Your wife has told you, that she thinks she cannot change. As you said, if she was serious about therapy, she would do something about it. You agreeing to separate has blunted one of her threats and at the moment she might be re-considering her position. Hopefully for yourself and your child you can keep your home life calm and safe while you keep on working on yourself and your healing.
I can't hate my way into loving myself.

Jsinjin

I found that I am definitely weak.   I endured and continue to endure a 25 year plus marriage to a undiagnosed but strongly symptomatic OCPD spouse.   The toolbox makes me calmer but the violent outbursts scare the crap out of the children and continue to rise in I tensity until someone gives her attention. 

I found that there was no interest in therapy, help or consultation because she had a habit of changing between the micro and macro.   If I or a therapist discussed a behavior like hoarding or yelling she went into the micro asking for specific examples which she would Istantly refute piece by piece.   If one tried to discuss a specific issue she shifted into the broader context.   I don't believe these behaviors are calculated intentional, I believe that this behavior is exhibited control that is her defense and it is natural.    I think that the greatest fear in my spouse is not having complete control so the behavior has evolved to ensure that control.

I have, however, watched the control shift back to me on things I need with statements like "I prefer not talk about this" in a flat voice.   The anger still remains but I don't have to engage.   

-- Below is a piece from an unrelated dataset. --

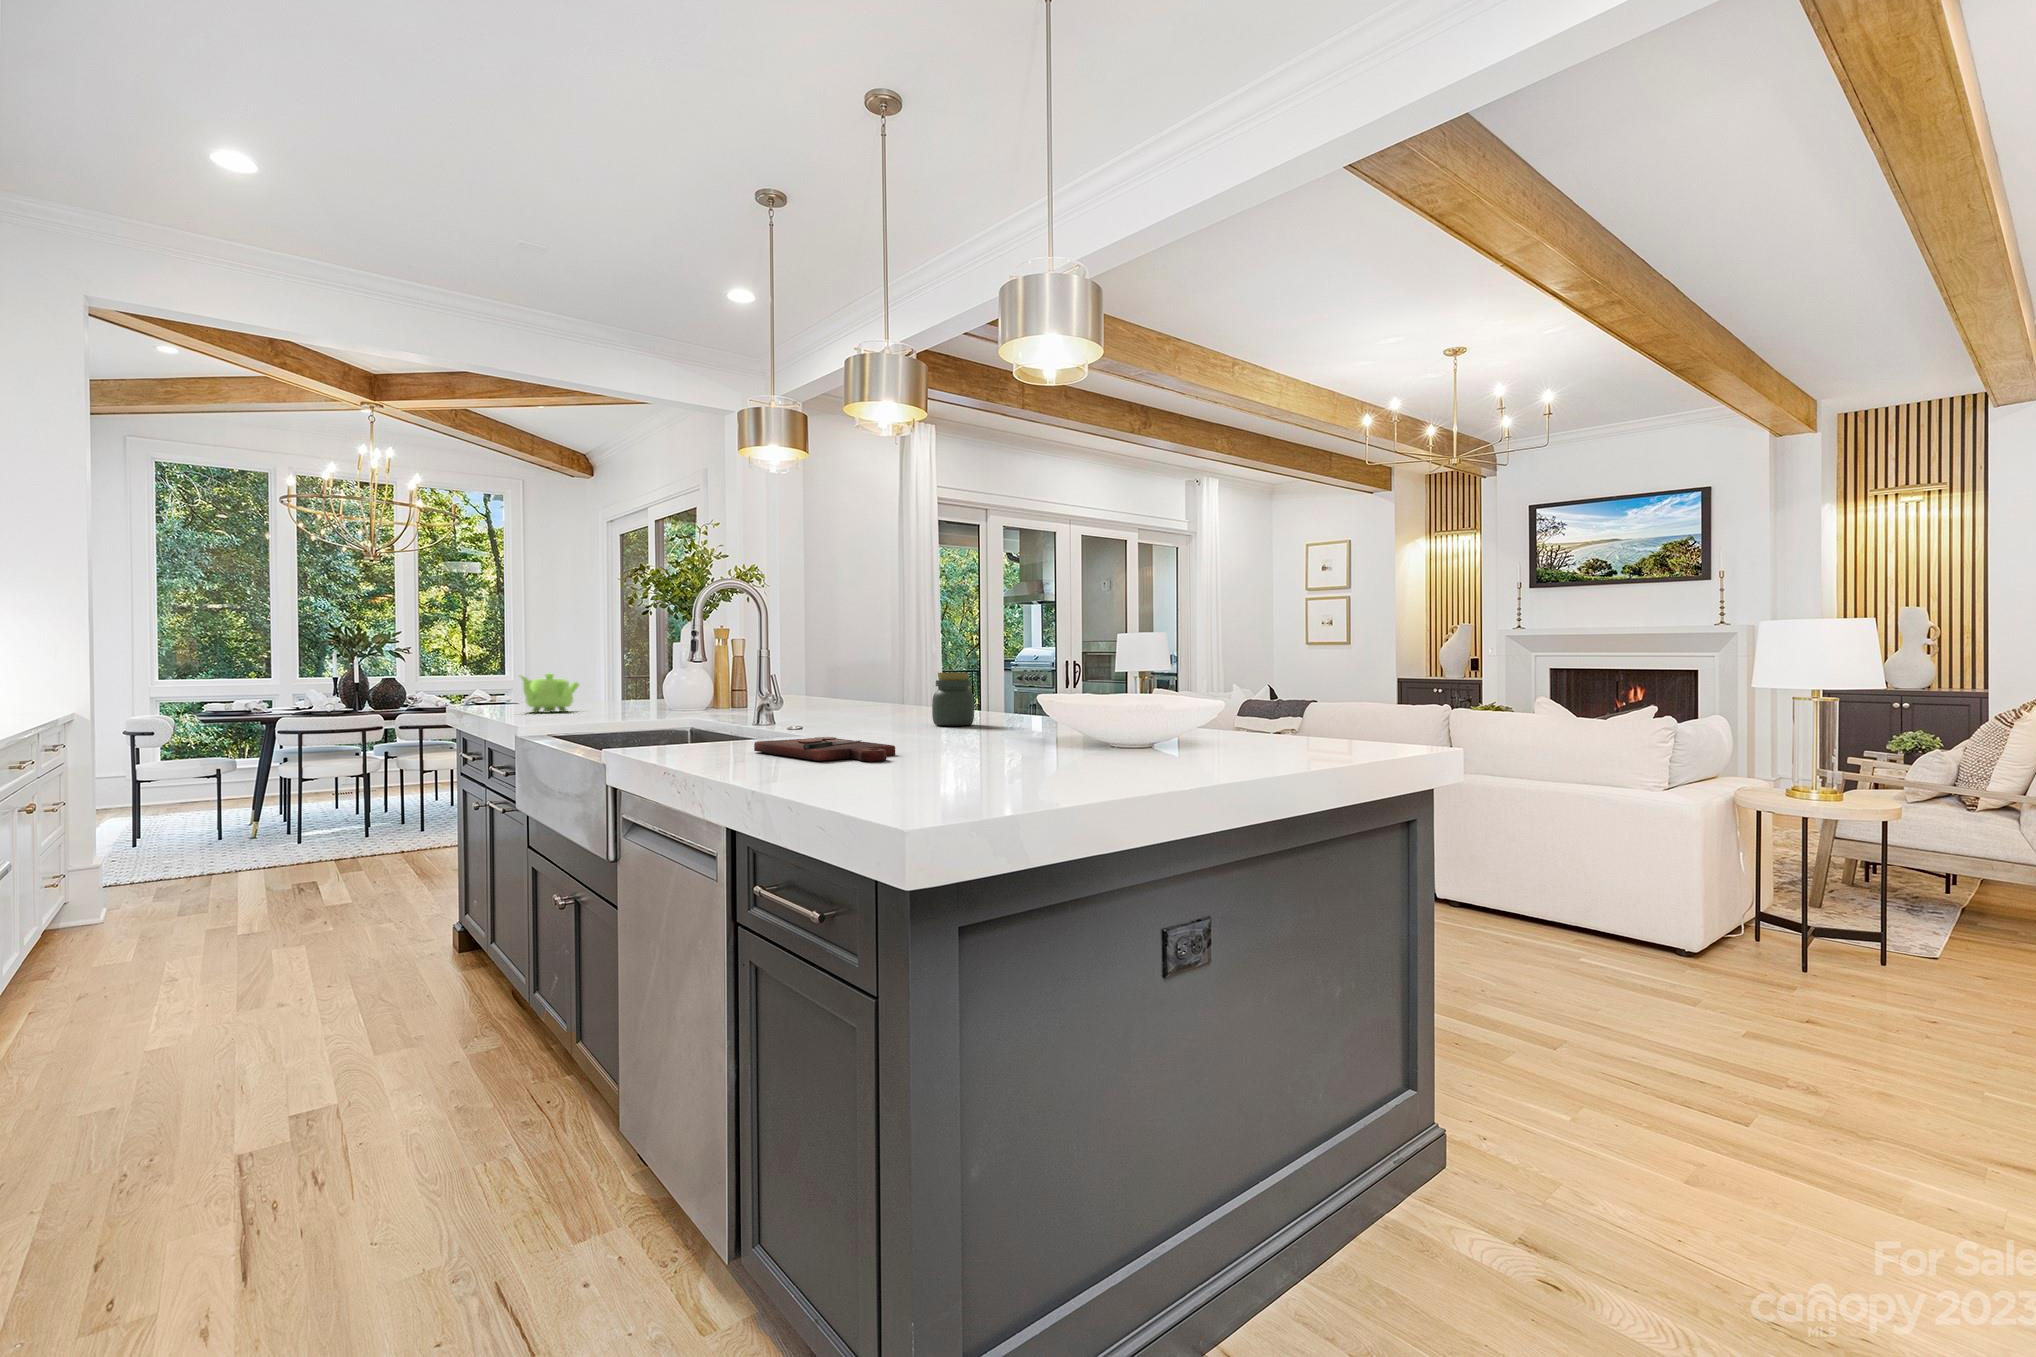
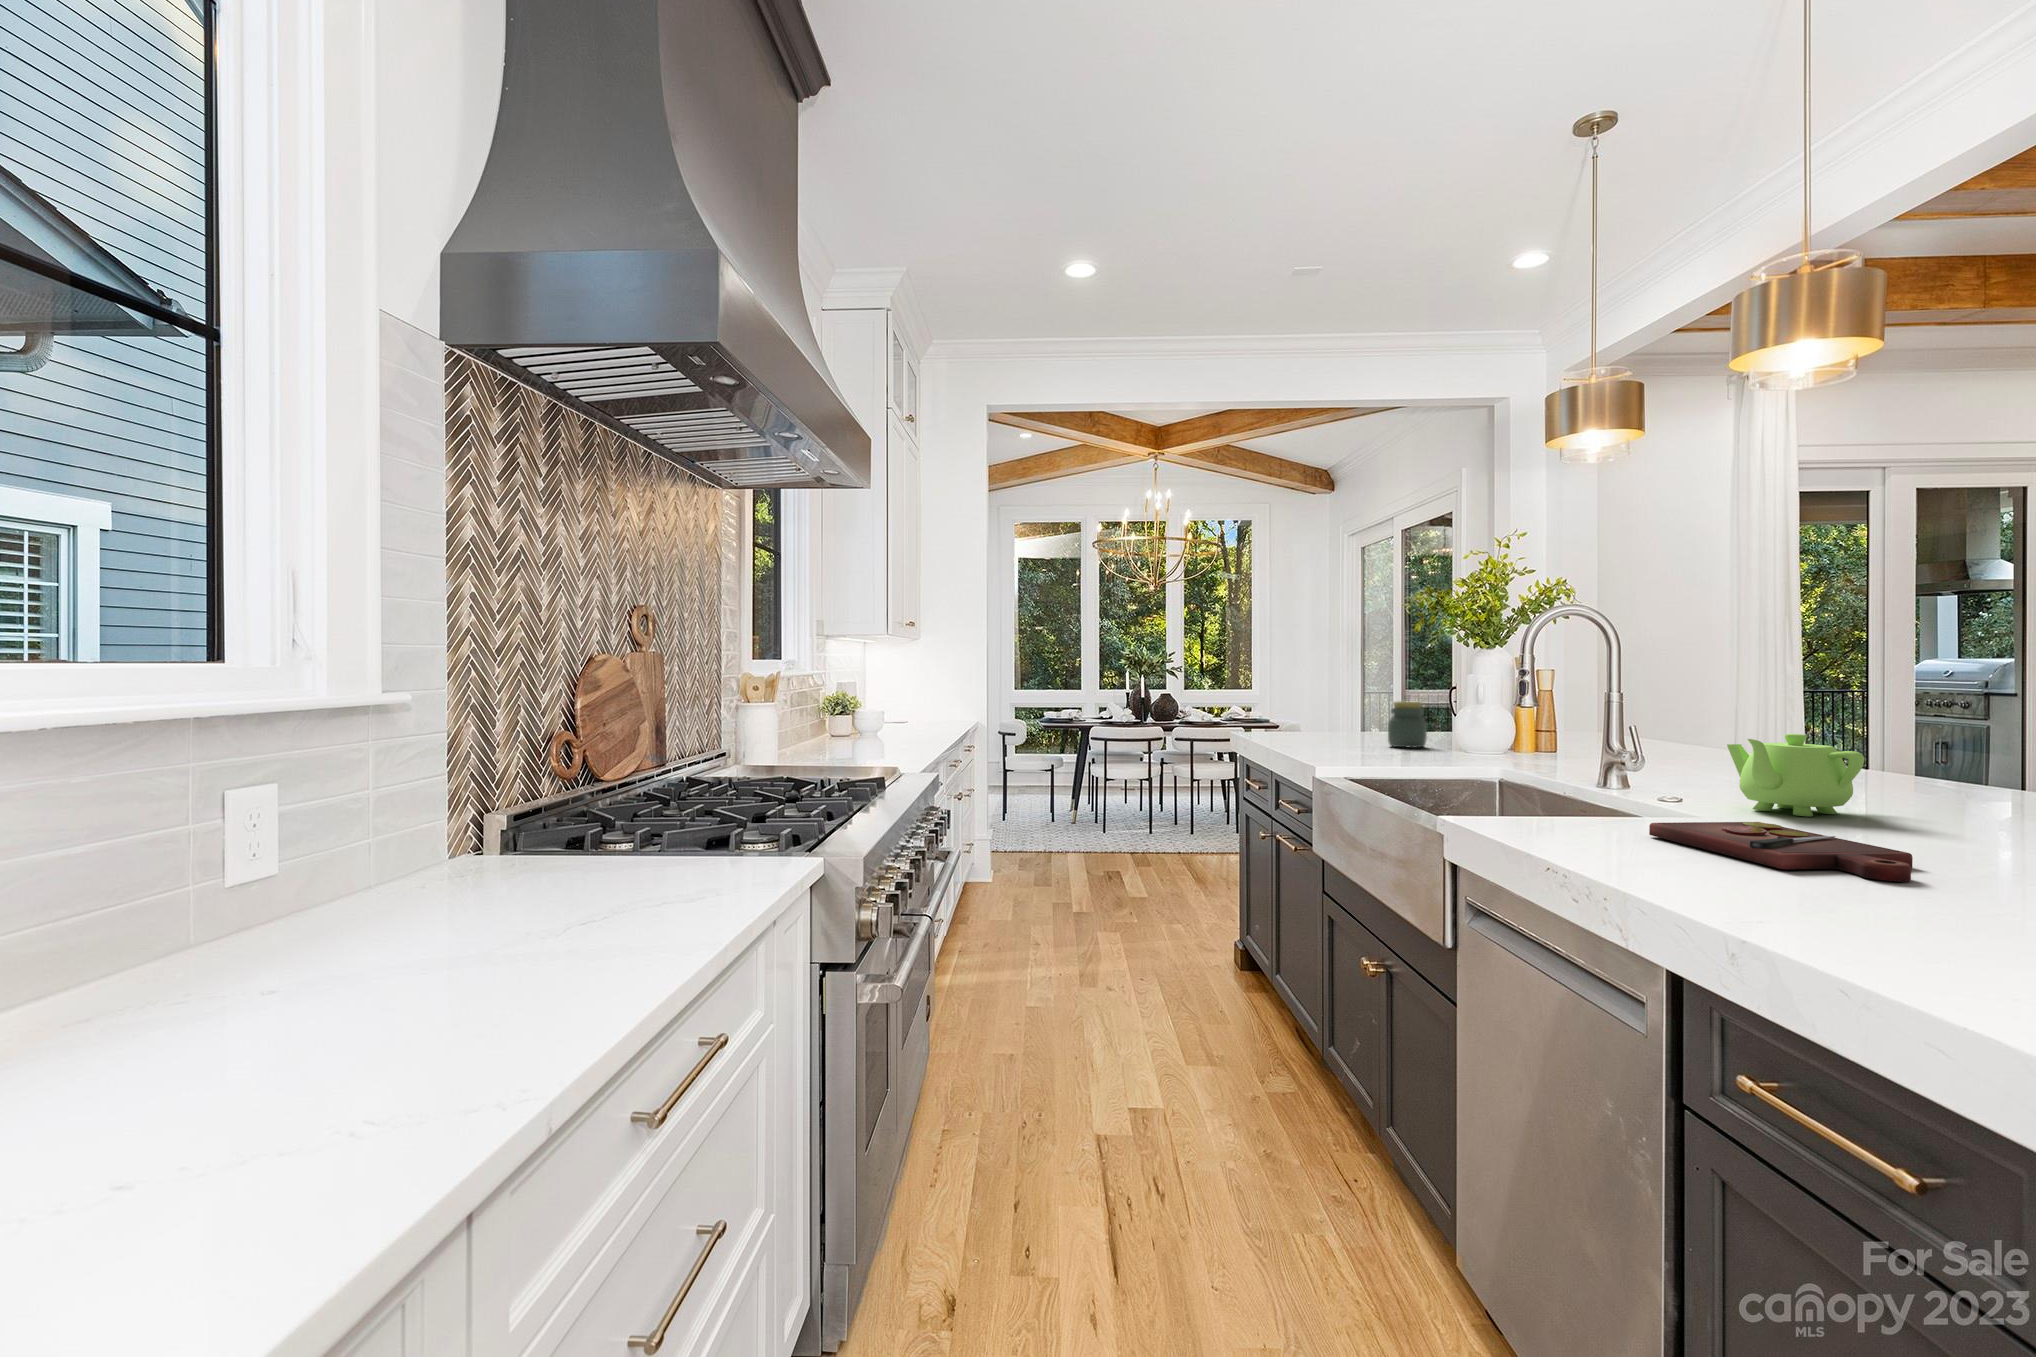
jar: present [932,672,974,725] -> present [1388,701,1427,748]
teapot: present [519,674,579,713] -> present [1727,734,1864,816]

I know that deep down my spouse has no desire for a divorce because she wants to have the appearance of a perfect marriage.   I am here because I provide the finances and because I make the marriage be a complete package from an external lens.   

My spouse doesn't want to be a spouse because hugs or sitting with me in church or intimacy or taking a vacation or dinner together would be losing that control and feeling fear and anxiety about that.

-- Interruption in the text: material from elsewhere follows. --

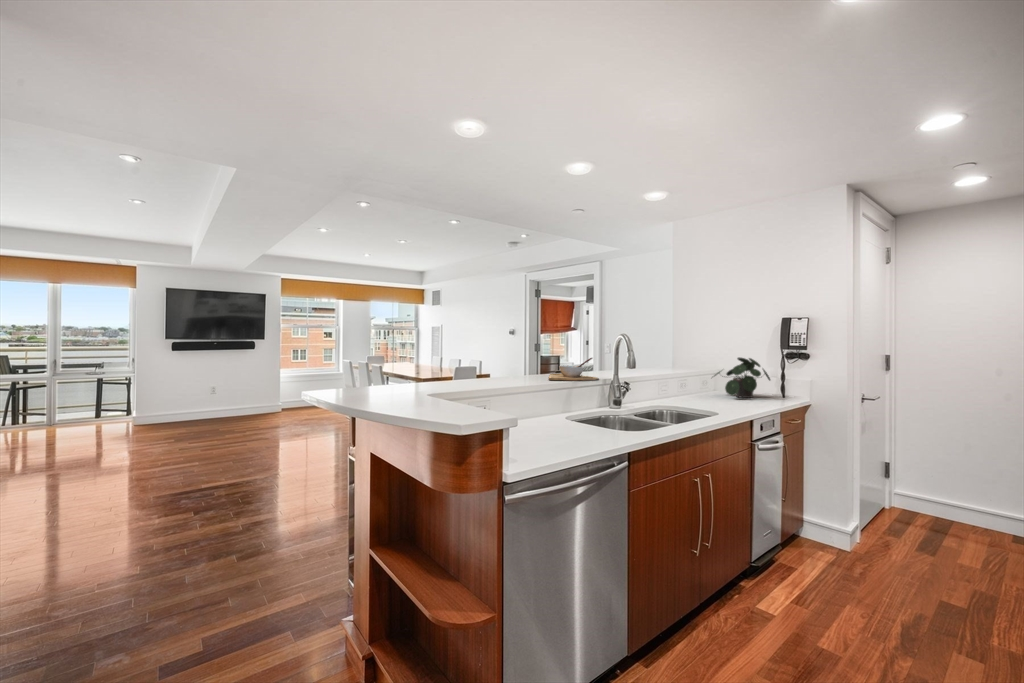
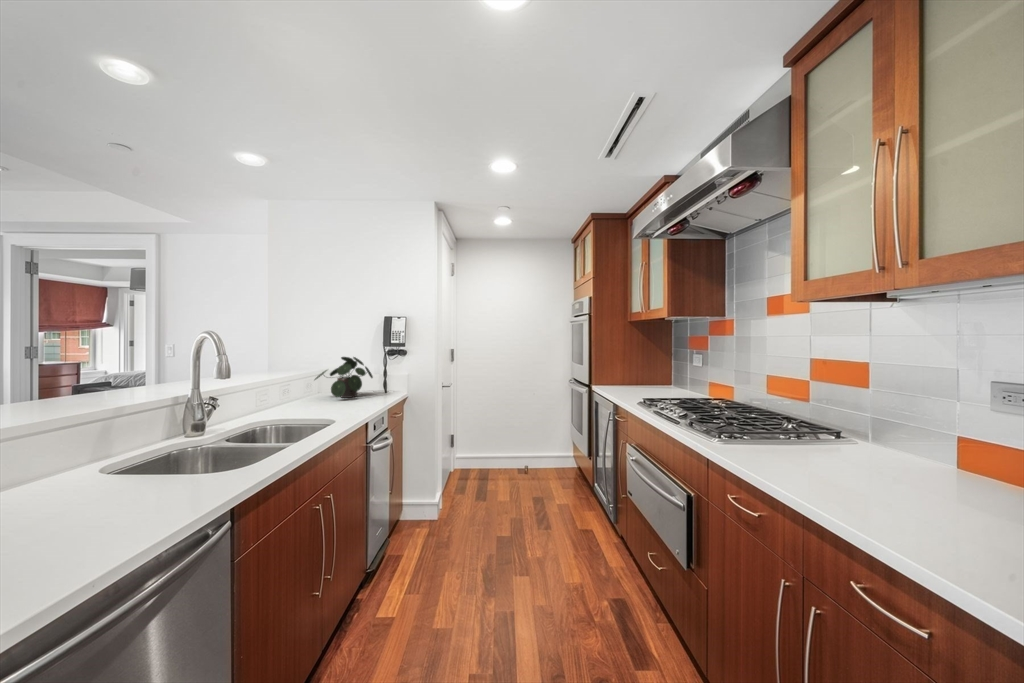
bowl: present [549,358,598,381] -> none [62,367,166,409]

I believe that someone with a PD lives in a world of fear and to control that fear they manipulate the world around them and build routines and patterns to ensure that the fear of whatever issue they have is pushed down.   If it is OCPD it's fear of losing control.   If it is fear of abandonment then they manufacture issues for their spouses.

My experiences have been that the small nuggets of nice and sweet behavior serve to maintain control through a show of "see, I'm working at this" and that they pull me back in but then the hard work never gets addressed or finished and the loop just comes right back.

"To be strong is to adapt as experience teaches"
It is unwise to seek prominence in a field whose routine chores you do not enjoy.

-Wolfgang Pauli

Poison Ivy

Jsinjin, my ex-husband said to me that he didn't want a divorce.  But he had already left me, physically (by becoming his parents' full-time caregiver, 150 miles away) and emotionally (even earlier).  I think he likes the idea of marriage but not the aspects of it that I wanted:  living together, supporting each other, talking, etc.   

Whiteheron

Quote from: Jsinjin on May 07, 2019, 07:11:40 AM
I believe that someone with a PD lives in a world of fear and to control that fear they manipulate the world around them and build routines and patterns to ensure that the fear of whatever issue they have is pushed down.   If it is OCPD it's fear of losing control.   If it is fear of abandonment then they manufacture issues for their spouses.

I have seen this firsthand with uPDstbx - I believe he's a delightful mix of BPD/NPD/PPD. He must be in complete control of everything and everyone around him at all times.
You can't destroy me if I don't care.

Being able to survive it doesn't mean it was ever ok.